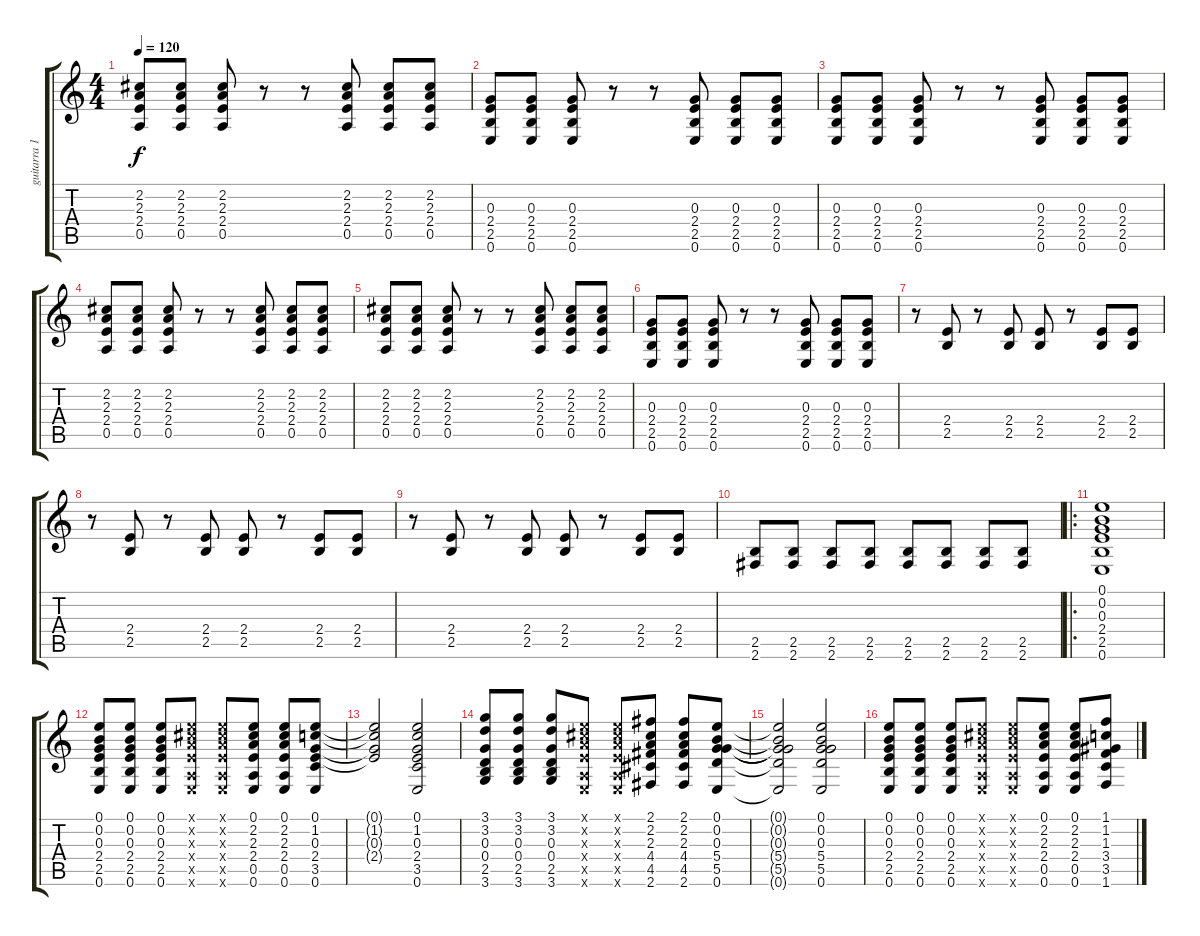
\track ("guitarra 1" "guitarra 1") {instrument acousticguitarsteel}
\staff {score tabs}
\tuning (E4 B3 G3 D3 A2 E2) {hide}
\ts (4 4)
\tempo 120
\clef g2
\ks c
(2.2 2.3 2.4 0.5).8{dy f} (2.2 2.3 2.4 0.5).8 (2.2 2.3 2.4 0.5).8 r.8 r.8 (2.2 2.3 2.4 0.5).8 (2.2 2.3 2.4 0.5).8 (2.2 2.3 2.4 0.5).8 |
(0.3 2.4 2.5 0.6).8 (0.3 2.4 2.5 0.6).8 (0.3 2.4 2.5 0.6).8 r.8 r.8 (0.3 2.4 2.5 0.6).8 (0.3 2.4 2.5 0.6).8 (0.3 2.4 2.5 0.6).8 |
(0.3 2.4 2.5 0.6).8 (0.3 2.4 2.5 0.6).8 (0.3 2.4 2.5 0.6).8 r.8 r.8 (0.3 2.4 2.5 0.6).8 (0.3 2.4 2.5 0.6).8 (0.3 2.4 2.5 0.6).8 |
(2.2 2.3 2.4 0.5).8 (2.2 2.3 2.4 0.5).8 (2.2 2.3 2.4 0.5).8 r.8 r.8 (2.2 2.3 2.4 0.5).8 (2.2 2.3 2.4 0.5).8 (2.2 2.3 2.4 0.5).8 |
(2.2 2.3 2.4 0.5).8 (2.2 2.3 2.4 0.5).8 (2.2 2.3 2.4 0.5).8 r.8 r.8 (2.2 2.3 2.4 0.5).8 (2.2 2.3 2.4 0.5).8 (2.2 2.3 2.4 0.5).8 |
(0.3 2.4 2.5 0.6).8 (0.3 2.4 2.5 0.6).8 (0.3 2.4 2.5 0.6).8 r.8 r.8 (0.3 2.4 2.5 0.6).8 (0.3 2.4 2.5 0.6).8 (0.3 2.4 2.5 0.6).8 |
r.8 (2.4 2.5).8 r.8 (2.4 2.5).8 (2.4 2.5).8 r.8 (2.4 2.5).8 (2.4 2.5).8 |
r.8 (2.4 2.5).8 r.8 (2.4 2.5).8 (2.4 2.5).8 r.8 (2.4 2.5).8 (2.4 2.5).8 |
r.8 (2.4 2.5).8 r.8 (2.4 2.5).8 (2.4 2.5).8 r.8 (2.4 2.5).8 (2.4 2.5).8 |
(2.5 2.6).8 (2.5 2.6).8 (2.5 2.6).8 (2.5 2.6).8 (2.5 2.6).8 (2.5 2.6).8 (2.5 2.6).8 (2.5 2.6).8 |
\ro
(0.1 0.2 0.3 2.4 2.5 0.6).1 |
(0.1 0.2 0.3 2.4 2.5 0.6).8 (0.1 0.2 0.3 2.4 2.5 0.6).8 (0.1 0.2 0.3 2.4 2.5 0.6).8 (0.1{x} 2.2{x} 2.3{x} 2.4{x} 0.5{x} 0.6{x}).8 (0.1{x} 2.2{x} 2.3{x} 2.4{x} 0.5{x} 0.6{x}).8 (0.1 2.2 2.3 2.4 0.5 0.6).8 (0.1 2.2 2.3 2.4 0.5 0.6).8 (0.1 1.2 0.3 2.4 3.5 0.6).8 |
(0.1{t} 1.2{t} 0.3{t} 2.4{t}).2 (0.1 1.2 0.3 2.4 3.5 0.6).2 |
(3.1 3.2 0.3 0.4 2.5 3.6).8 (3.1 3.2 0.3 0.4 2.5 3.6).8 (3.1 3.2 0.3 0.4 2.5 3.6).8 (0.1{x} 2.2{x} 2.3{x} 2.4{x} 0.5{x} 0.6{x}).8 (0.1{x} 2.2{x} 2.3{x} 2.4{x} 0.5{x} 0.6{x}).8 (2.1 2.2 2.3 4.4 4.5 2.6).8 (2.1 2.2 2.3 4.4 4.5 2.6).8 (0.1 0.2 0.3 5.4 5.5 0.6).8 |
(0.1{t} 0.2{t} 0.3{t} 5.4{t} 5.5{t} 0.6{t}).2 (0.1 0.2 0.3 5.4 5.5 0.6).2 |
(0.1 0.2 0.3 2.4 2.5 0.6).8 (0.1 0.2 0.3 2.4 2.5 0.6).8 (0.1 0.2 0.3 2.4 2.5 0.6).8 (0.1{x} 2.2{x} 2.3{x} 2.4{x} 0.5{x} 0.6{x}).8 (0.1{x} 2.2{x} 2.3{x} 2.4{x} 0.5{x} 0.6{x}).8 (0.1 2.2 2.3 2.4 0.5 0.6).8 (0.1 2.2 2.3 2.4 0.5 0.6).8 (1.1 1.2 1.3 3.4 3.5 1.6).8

● ● ●

EXERCISE DETAILS | Locate each line of the data above that contains the string "track", treating uppercase and lowercase letters as distinct, and copy every such line in full.

FULL RESPONSE |
\track ("guitarra 1" "guitarra 1") {instrument acousticguitarsteel}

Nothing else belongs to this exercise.